Mélusine parted her lips as if about to speak, and then seemed to think better of it. It is probable she was already informed concerning Melicent; she certainly asked no questions. Mélusine only shrugged, and laughed afterward, and the man and the woman turned toward Brunbelois. At times a shaft of sunlight would fall on her pale hair and convert it into silver, as these two went through the high woods that had never yet been felled or ordered.
PART FOUR
AHASUERUS
21. How Demetrios Held His Chattel
It is a tale which they narrate in Poictesme, telling how Demetrios returned into the country of the pagans and found all matters there as he had left them. They relate how Melicent was summoned.
And the tale tells how upon the stairway by which you descended from the Women's Garden to the citadel—people called it the Queen's Stairway, because it was builded by Queen Rudabeh very long ago when the Emperor Zal held Nacumera—Demetrios waited with a naked sword. Below were four of his soldiers, picked warriors. This stairway was of white marble, and a sphinx carved in green porphyry guarded each balustrade.
"Now that we have our audience," Demetrios said, "come, let the games begin."
One of the soldiers spoke. It was that Euthyclos who (as you have heard) had ventured into Christendom at the hazard of his life to rescue the proconsul. Euthyclos was a man of the West Provinces and had followed the fortunes of Demetrios since boyhood.
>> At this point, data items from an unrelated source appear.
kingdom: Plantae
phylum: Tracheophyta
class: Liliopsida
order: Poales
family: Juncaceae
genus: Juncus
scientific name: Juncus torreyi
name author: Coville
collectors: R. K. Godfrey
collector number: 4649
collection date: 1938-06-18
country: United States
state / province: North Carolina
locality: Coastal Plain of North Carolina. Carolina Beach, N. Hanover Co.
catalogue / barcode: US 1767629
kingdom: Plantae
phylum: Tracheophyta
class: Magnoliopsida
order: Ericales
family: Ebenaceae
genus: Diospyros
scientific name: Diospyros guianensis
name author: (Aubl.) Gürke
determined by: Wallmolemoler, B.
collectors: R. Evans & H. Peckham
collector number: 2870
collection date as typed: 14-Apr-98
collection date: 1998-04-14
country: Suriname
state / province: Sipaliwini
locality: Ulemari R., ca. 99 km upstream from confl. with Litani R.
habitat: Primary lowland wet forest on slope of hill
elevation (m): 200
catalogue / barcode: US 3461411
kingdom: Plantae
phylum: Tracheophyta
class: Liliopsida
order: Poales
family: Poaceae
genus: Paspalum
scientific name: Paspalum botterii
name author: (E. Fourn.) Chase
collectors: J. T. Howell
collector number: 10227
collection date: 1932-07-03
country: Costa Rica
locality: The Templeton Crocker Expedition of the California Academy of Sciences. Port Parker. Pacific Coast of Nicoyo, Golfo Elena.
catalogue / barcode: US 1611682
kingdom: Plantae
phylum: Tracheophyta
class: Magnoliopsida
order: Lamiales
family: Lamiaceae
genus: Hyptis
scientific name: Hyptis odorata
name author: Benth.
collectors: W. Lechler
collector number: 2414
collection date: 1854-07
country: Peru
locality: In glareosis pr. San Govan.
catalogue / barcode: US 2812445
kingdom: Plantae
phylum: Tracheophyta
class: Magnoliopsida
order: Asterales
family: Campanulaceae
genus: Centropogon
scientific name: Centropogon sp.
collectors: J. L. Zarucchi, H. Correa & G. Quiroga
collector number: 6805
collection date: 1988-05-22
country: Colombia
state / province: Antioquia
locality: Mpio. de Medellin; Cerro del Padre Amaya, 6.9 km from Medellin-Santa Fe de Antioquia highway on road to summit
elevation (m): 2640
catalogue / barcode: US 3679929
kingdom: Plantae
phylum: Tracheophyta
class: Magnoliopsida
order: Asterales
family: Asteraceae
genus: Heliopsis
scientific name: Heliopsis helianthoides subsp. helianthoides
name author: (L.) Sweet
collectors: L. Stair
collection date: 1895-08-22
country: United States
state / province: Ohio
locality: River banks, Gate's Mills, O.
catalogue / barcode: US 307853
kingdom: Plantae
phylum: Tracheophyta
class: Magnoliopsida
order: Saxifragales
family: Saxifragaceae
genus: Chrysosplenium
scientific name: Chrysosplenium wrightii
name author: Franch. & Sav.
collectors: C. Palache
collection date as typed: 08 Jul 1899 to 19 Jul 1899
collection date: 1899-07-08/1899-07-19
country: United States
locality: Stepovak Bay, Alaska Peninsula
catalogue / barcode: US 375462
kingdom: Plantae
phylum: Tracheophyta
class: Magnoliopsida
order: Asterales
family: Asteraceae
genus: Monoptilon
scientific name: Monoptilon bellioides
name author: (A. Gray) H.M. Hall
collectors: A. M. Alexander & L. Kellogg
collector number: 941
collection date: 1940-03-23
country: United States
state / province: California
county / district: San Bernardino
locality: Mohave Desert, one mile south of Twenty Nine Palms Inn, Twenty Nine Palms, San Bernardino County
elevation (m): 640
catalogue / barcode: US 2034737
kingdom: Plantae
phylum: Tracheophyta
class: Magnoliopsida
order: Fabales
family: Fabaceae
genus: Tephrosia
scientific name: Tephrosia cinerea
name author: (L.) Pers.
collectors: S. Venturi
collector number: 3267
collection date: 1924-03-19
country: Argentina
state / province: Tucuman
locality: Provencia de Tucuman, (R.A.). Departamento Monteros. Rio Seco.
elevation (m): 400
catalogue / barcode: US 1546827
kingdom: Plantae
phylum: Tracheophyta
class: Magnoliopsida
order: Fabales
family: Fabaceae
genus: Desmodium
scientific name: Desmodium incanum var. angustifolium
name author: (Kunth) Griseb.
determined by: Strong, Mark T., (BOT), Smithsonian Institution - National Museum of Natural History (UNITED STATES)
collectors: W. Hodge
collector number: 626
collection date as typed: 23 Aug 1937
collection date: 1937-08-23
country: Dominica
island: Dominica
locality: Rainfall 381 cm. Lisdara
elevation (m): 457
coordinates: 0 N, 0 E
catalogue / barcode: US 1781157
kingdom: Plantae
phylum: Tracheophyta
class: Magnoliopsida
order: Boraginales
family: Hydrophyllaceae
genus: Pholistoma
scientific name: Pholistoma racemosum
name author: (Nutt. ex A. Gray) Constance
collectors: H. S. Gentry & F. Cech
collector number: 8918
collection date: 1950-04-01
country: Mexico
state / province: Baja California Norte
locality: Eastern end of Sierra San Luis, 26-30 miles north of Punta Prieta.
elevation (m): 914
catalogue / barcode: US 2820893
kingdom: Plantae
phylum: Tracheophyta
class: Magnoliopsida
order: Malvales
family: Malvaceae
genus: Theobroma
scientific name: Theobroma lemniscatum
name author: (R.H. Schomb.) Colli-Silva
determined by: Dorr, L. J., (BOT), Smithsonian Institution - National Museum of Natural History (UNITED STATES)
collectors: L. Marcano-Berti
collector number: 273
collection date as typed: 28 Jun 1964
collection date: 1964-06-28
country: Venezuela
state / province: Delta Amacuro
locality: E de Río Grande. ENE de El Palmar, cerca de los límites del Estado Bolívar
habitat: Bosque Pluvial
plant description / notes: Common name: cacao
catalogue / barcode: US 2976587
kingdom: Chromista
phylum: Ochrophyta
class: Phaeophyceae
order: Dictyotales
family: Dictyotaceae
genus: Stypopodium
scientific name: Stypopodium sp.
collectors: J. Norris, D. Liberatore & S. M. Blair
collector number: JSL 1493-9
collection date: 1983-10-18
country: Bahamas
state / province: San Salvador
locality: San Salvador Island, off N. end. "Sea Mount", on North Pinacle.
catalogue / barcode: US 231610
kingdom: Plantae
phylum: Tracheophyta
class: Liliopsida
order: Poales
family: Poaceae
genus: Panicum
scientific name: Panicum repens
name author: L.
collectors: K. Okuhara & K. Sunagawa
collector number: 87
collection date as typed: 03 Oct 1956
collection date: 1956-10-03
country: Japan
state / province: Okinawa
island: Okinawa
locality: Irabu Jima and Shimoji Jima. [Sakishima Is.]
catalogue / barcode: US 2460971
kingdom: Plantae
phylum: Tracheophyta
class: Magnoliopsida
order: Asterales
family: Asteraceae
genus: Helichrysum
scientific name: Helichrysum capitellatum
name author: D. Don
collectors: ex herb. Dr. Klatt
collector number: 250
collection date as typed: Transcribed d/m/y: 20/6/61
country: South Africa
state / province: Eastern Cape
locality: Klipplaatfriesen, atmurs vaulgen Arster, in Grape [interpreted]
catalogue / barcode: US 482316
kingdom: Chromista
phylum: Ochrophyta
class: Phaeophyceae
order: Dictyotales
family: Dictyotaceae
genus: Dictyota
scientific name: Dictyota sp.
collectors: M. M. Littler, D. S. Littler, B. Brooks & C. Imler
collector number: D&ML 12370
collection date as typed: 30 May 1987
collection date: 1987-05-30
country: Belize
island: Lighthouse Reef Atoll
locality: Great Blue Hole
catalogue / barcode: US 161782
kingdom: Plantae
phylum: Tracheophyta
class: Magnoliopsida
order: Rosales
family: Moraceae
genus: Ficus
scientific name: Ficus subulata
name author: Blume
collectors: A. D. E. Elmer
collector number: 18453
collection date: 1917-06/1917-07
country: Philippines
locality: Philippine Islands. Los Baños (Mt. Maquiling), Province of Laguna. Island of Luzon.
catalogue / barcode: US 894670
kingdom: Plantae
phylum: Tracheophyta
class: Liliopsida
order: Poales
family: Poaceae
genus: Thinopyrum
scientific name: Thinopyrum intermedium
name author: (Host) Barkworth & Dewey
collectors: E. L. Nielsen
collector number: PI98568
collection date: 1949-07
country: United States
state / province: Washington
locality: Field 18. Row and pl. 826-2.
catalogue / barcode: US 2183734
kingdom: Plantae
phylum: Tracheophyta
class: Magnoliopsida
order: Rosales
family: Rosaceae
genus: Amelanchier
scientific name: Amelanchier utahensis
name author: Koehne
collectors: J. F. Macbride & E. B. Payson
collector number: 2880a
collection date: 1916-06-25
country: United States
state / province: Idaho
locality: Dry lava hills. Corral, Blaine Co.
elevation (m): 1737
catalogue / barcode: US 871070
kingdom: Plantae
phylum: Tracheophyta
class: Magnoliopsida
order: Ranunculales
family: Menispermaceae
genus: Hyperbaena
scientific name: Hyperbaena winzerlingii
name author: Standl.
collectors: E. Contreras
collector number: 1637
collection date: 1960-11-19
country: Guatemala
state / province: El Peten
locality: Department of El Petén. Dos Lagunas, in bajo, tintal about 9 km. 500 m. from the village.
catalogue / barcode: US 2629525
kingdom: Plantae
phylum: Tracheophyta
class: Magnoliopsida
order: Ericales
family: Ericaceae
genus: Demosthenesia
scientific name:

"King of the Age," cried Euthyclos, "it is grim hearing that we must fight with you. But since your will is our will, we must endure this testing, although we find it bitter as aloes and hot as coals. Dear lord and master, none has put food to his lips for whose sake we would harm you willingly, and we shall weep to-night when your ghost passes over and through us."
Demetrios answered:
"Rise up and leave this idleness! It is I that will clip the ends of my hair to-night for the love of you, my stalwart knaves. Such weeping as is done your wounds will perform."
At that they addressed themselves to battle, and Melicent perceived she was witnessing no child's play. The soldiers had attacked in unison, and before the onslaught Demetrios stepped lightly back. But his sword flashed as he moved, and with a grunt Demetrios, leaning far forward, dug deep into the throat of his foremost assailant. The sword penetrated and caught in a link of the gold chain about the fellow's neck, so that Demetrios was forced to wrench the weapon free, twisting it, as the dying man stumbled backward. Prostrate, the soldier did not cry out, but only writhed and gave a curious bubbling noise as his soul passed.
"Come," Demetrios said, "come now, you others, and see what you can win of me. I warn you it will be dearly purchased."
And Melicent turned away, hiding her eyes. She was obscurely conscious that a wanton butchery went on, hearing its blows and groans as if from a great distance, while she entreated the Virgin for deliverance from this foul place.